*阅读材料*
..........

Python3数据分析处理库pandas

用pandas封装函数对数据进行读取,预处理,数据分析等操作。
pandas库是基于numpy库编写的, 在命令行窗口安装完numpy后,安装pandas:pip install pandas。

相关numpy库的内容参考
http://blog.csdn.net/cymy001/article/details/78163468

通常需要pandas读取的数据文件的文本格式为.txt,.csv,.json
pandas里定义的数据类型:
(1.)object字符值(2.)int整型(3.)float浮点型(4.)datatime时间值(5.)bool布尔值

    #Python pandas introduce
    #导入数据集
    #import csv
    #food_info=csv.reader('D:\PYTHON35\idle\database\pandas\food_info.csv')
    #print(type(food_info))
    ##<class '_csv.reader'>
    
    import pandas as pd
    import os
    food_info_site = r"D:\PYTHON35\idle\database\pandas\food_info.csv"
    pwd = os.getcwd()  #获取当前工作目录
    os.chdir(os.path.dirname(food_info_site))
    #os.chdir改变当前工作目录到指定参数目录,os.path.dirname获取参数路径所在文件夹地址
    food_info = pd.read_csv(os.path.basename(food_info_site)) #read_csv的参数只能是文件名,不能是地址
    #os.path.basename返回文件名,无论参数是一个路径还是一个文件(这里food_info是路径)
    print(type(food_info))
    #<class 'pandas.core.frame.DataFrame'>,pandas读进来的数据流的格式dataframe
    print(food_info.dtypes)  #查看数据集food_info各列的数据类型,每一列的格式相同
    print("++++++++++++++++++++++++++++++++++++++++++++++++++++++++++++++++++++++")
    
    first_rows=food_info.head(3) #head方法读取数据集food_info的前几行,默认参数是5
    print(first_rows)
    print(food_info.columns) #columns方法查看数据集每一列都是什么特征
    print(food_info.shape) #shape方法查看数据集维度,样本有多少行多少列
    print("++++++++++++++++++++++++++++++++++++++++++++++++++++++++++++++++++++++")
    
    print(food_info.loc[0]) #loc方法查找某些行,从数据开始读,不算标题
    #pandas里object类型相当于python里的str类型
    print(food_info.loc[6]) #打印第6行,参数不能超过数据集最大的行号
    print(food_info.loc[3:6])  #打印出来多行——3,4,5,6行
    two_five_ten=[2,5,10]
    print(food_info.loc[two_five_ten])  #挑选打印2,5,10行
    print("++++++++++++++++++++++++++++++++++++++++++++++++++++++++++++++++++++++")

..........

*所给资料*
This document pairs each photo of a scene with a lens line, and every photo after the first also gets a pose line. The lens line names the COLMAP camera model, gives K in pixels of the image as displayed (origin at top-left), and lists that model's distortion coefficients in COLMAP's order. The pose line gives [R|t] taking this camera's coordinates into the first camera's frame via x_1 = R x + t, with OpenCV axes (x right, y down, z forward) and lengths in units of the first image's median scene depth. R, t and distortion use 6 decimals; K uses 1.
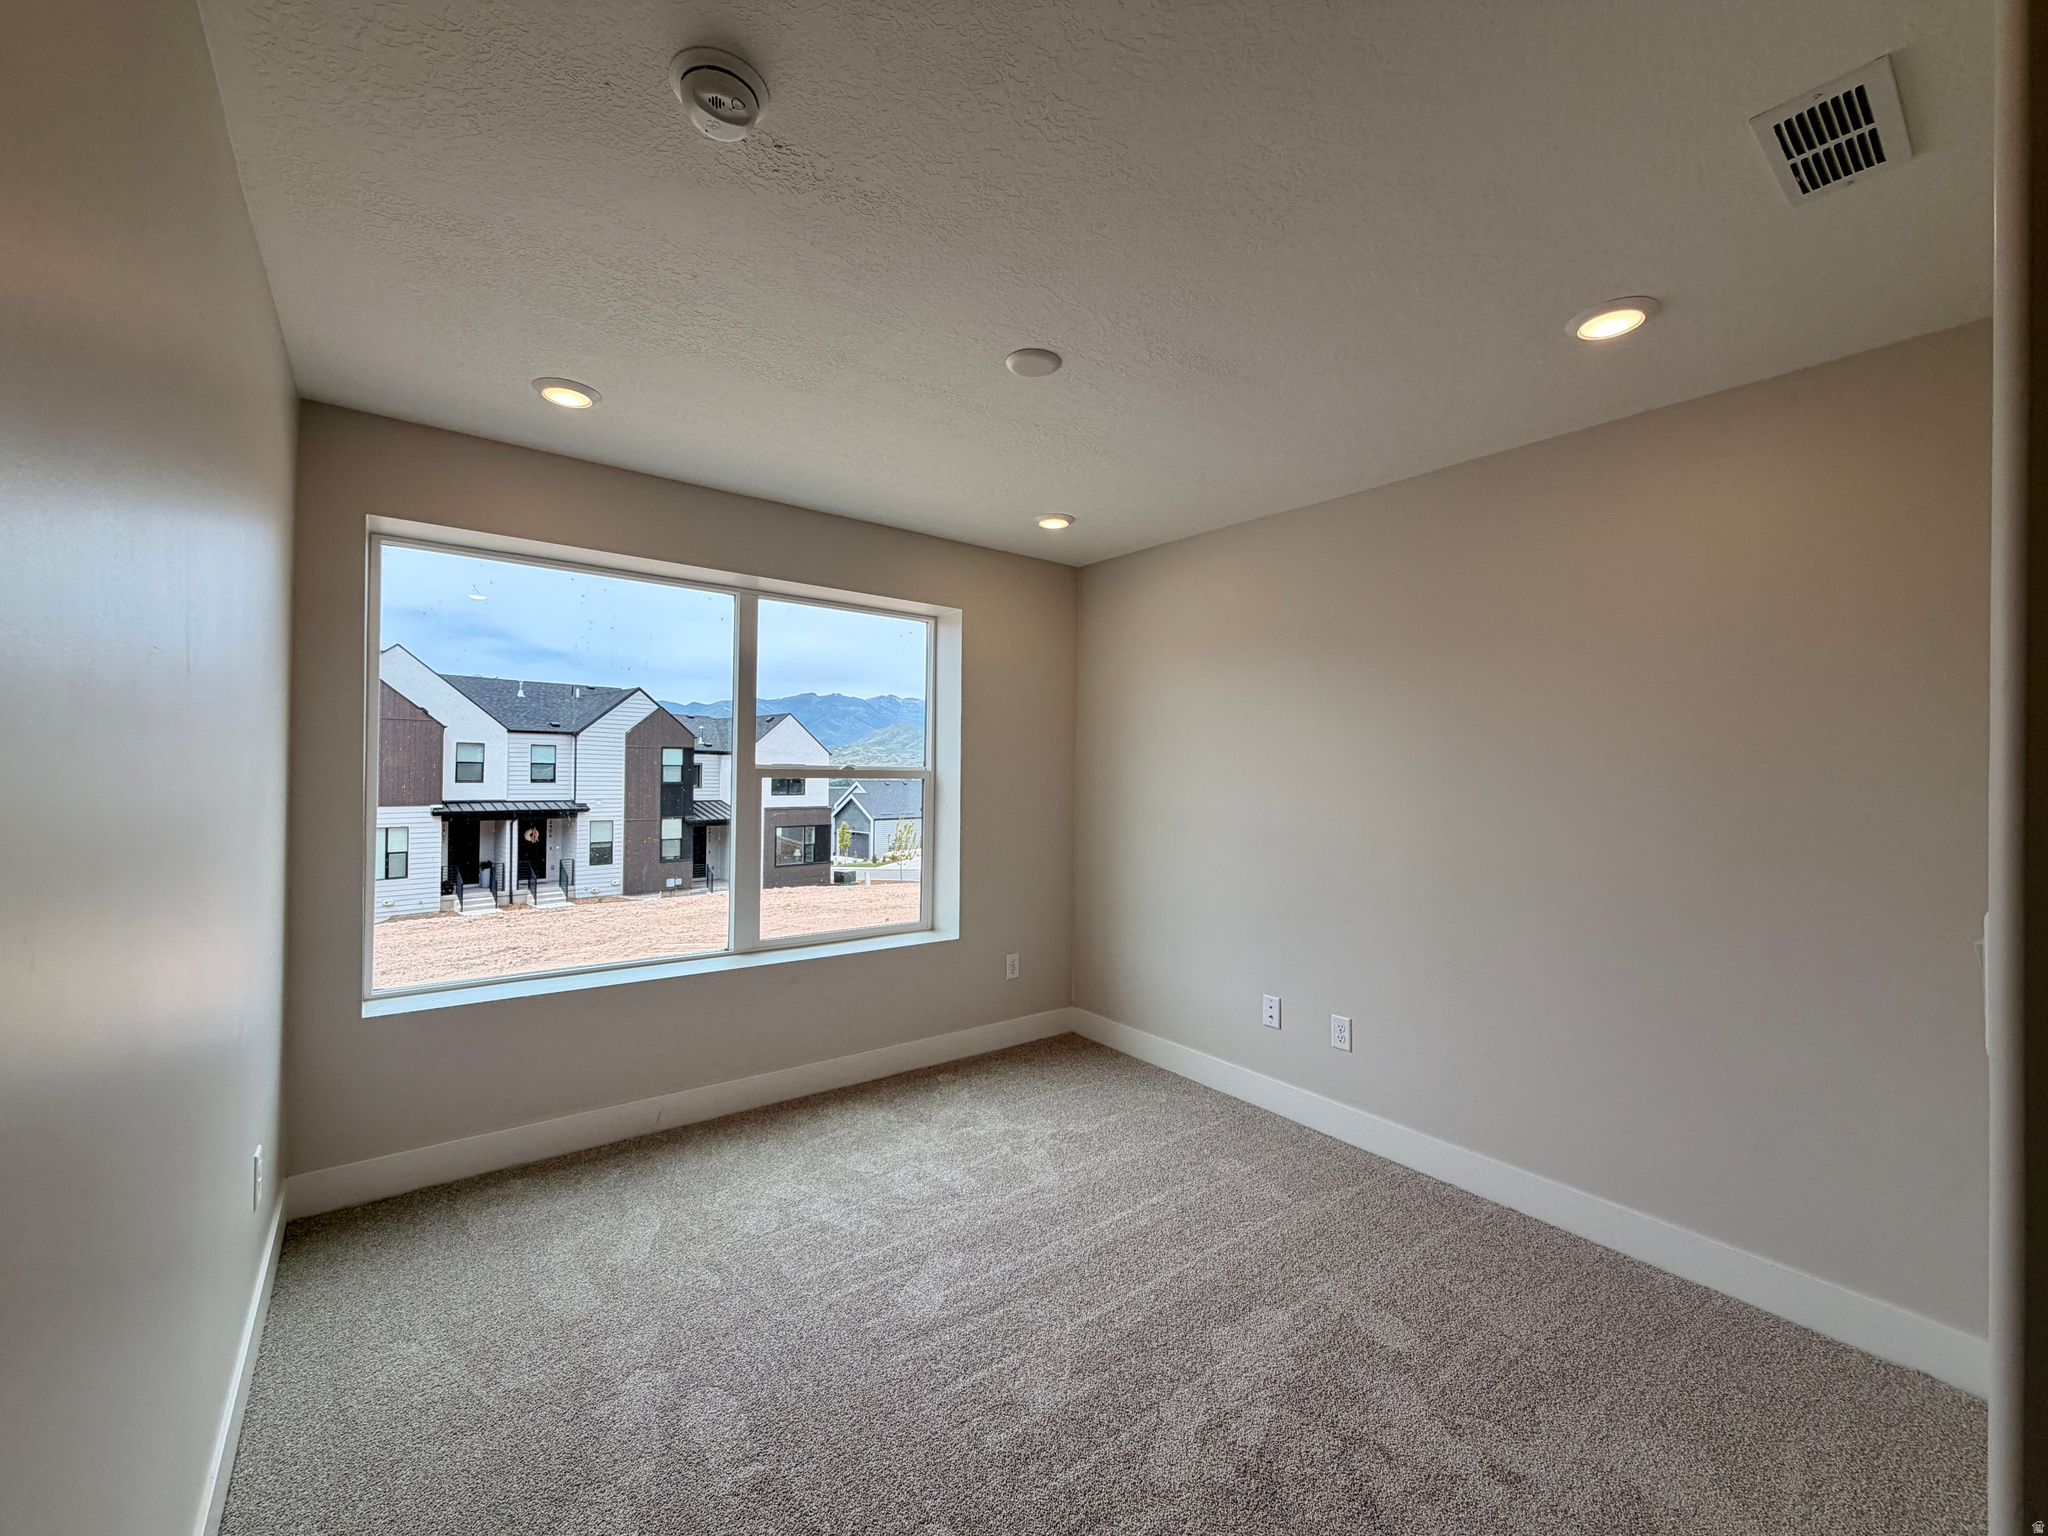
lens RADIAL K [[816.5, 0, 1020.1], [0, 816.5, 766.4], [0, 0, 1]] dist [-0.001706, 0.001169]
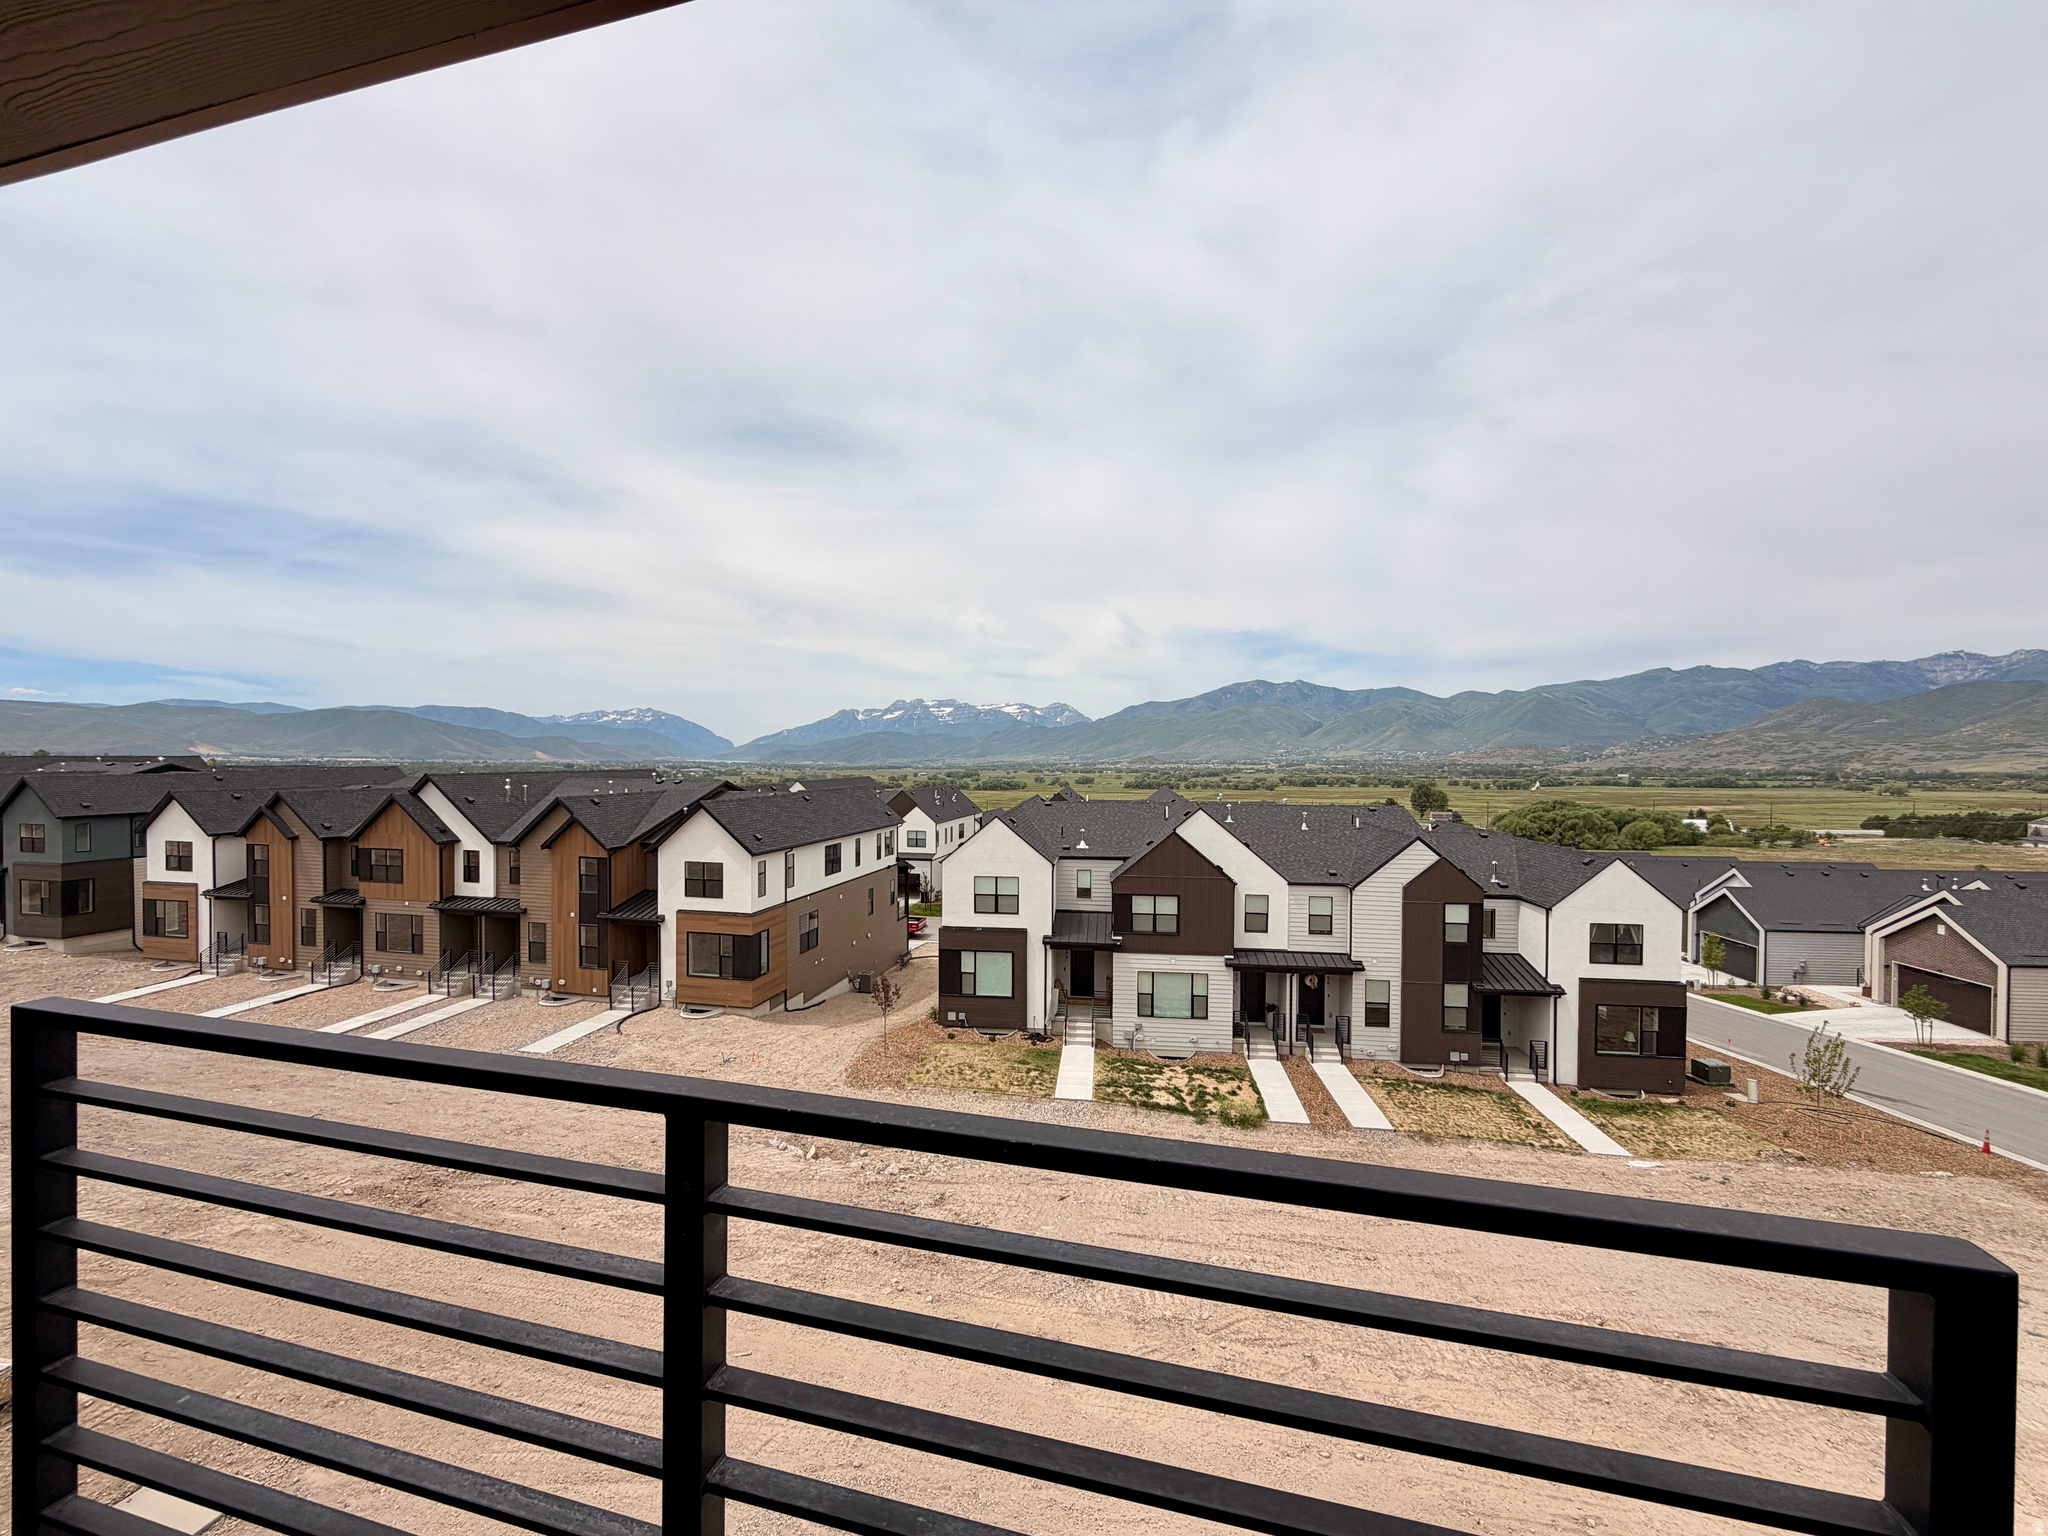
lens RADIAL K [[816.5, 0, 1013.0], [0, 816.5, 764.6], [0, 0, 1]] dist [-0.001706, 0.001169]
pose [[0.603423, 0.001036, -0.797421, -0.014729], [0.003383, 0.999987, 0.003859, -0.191589], [0.797414, -0.005026, 0.603411, 0.096241]]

..........

*练习题目*
(1) 在讲pandas的这篇阅读材料里,head方法的默认参数是多少?
(2) 把讲pandas的这篇阅读材料从“import pandas as”开始,一直到“里food_info是路径)”为止(包括这部分),原样抄写出来。
上面列出的各行在这里用不上。

*答案*
(1) 默认参数是5。

(2)
import pandas as pd
    import os
    food_info_site = r"D:\PYTHON35\idle\database\pandas\food_info.csv"
    pwd = os.getcwd()  #获取当前工作目录
    os.chdir(os.path.dirname(food_info_site))
    #os.chdir改变当前工作目录到指定参数目录,os.path.dirname获取参数路径所在文件夹地址
    food_info = pd.read_csv(os.path.basename(food_info_site)) #read_csv的参数只能是文件名,不能是地址
    #os.path.basename返回文件名,无论参数是一个路径还是一个文件(这里food_info是路径)